Jim King, who worked as an advance man for Clinton, told the outlet of the producer, “Mort has an extraordinary eye. He saw the chance to put the candidate with real people in real places and it worked.”
Mickey Kantor, Clinton’s campaign chairman who grew up with Engelberg in Tennessee, said of his friend, “Mort is an extremely creative person. Unlike most of us, he can conceptualize an event — see it and feel it — and figure out how to make it look right.”
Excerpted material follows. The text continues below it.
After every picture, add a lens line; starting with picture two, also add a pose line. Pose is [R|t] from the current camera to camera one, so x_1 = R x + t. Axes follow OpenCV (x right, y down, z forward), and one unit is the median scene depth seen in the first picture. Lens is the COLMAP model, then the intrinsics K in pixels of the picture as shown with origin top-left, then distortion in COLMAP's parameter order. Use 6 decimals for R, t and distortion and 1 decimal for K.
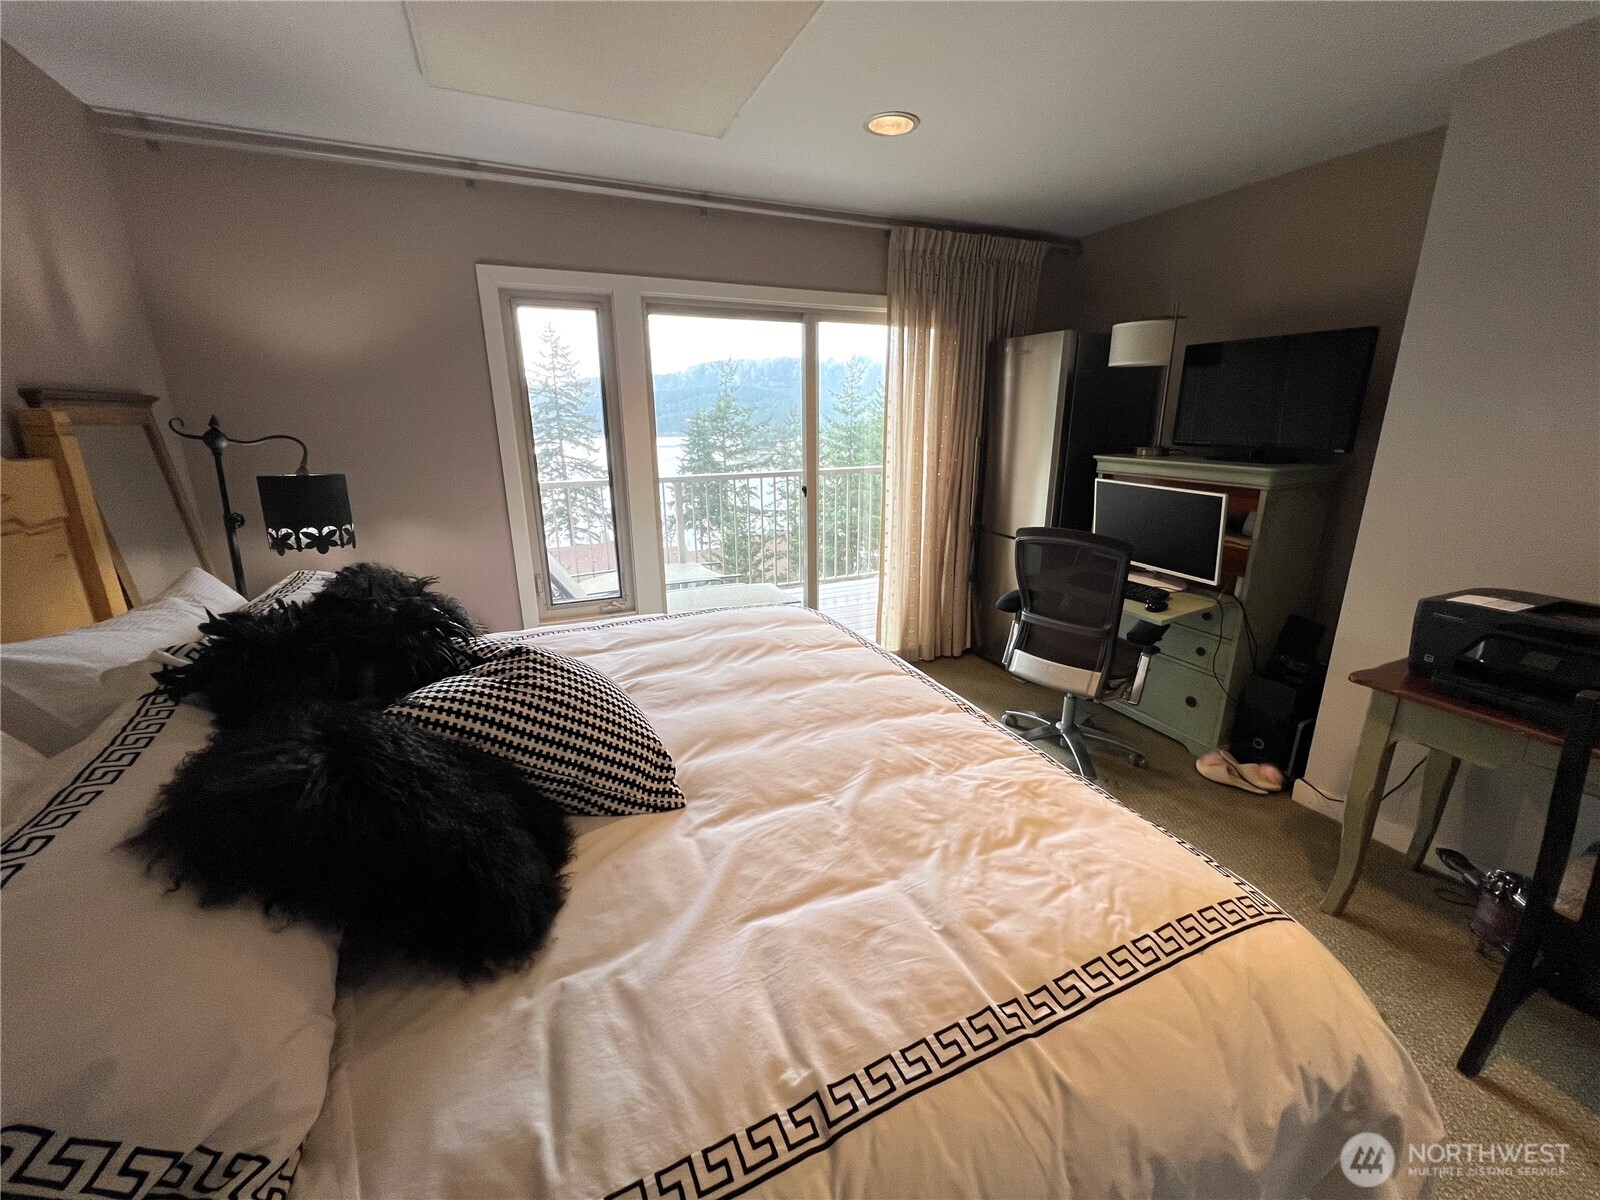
lens RADIAL K [[656.5, 0, 800.6], [0, 656.5, 598.5], [0, 0, 1]] dist [-0.000501, -0.000330]
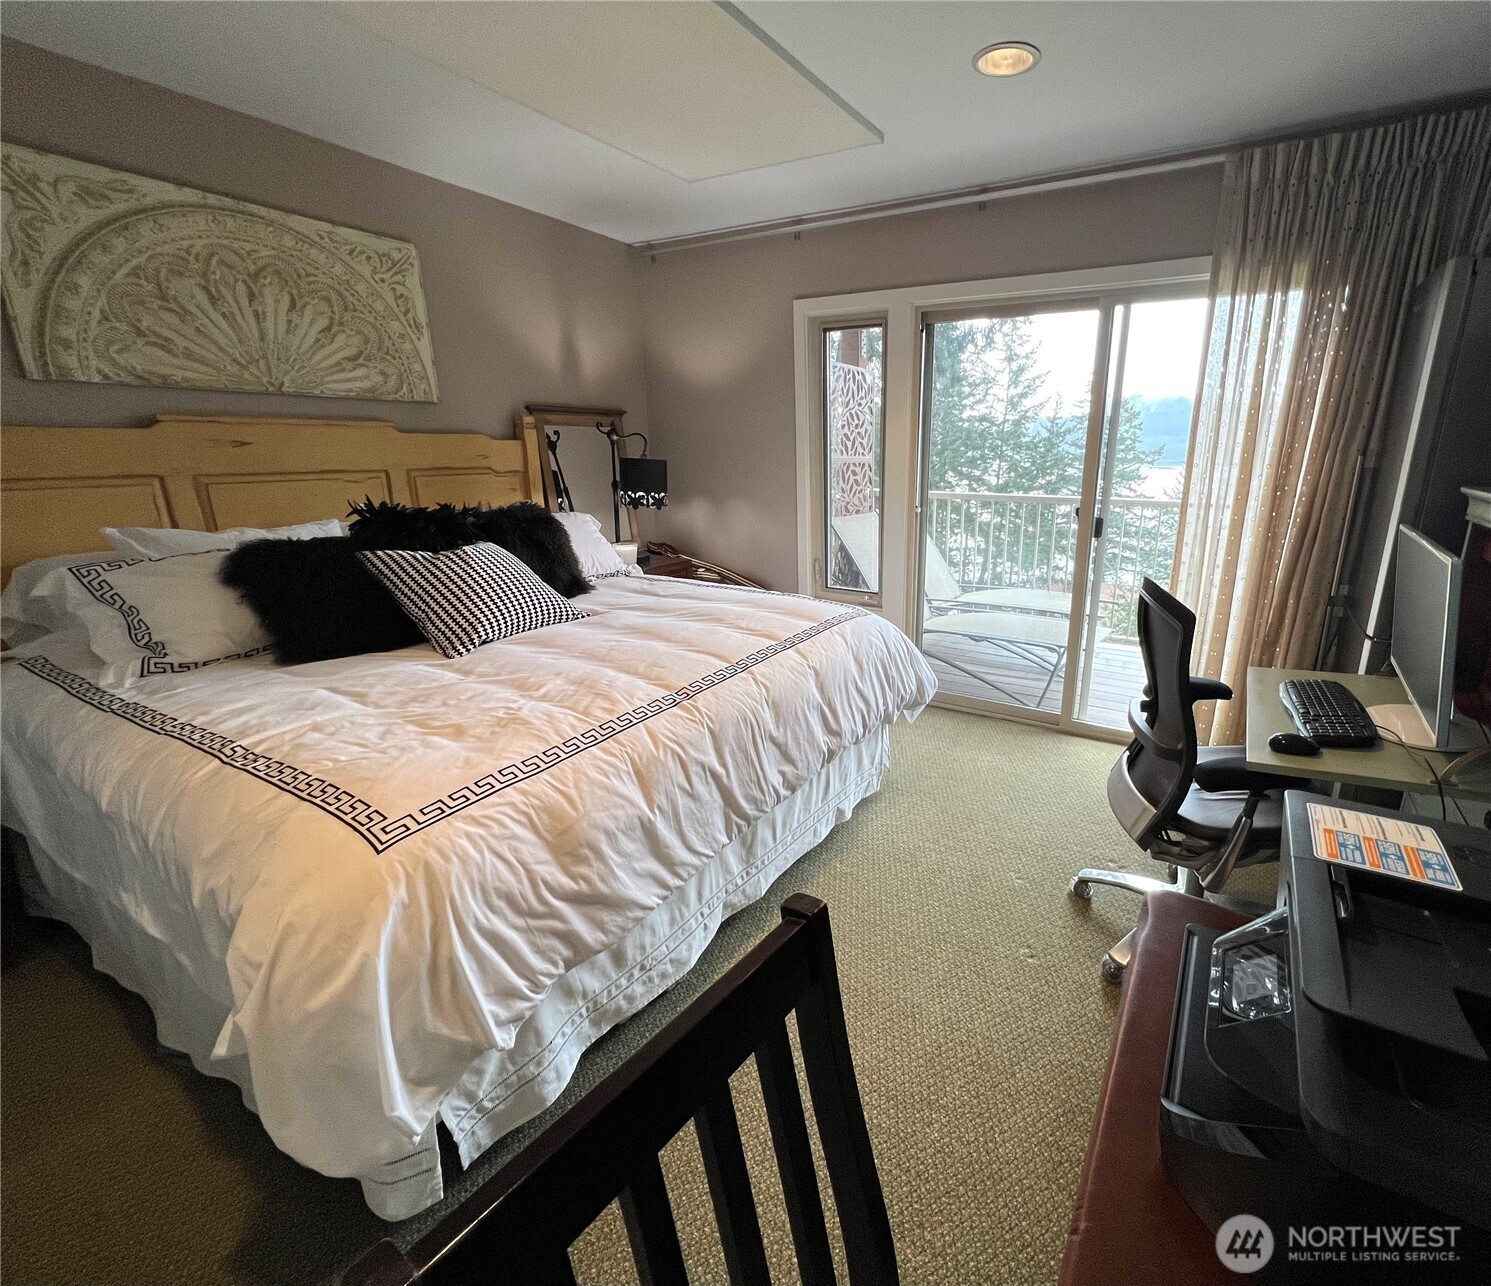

Engelberg was born and raised in Memphis, Tennessee, and graduated from the University of Illinois before he obtained his Master’s from the University of Missouri. He worked was a journalist for several years before he moved to Washington to work for the director of the Peace Corps, Sargent Shriver. He eventually worked with Shriver at the Office of Economic Opportunity.
He left the political sphere during the Vietnam War and headed to MGM, where he began working in 1967.
Engelberg is survived by his wife Helaine Blatt, who he married in 2016 after at 26-year relationship. She once said, “On my 75th birthday, I convinced him to marry me. He said, ‘OK, we’ll get married, but no wedding.’ It was a tiny little thing, a party with all my girlfriends.”
He is also survived by his brother Steve Engelberg; a niece, Liza Pahlberg; and a nephew, Danny Engelberg.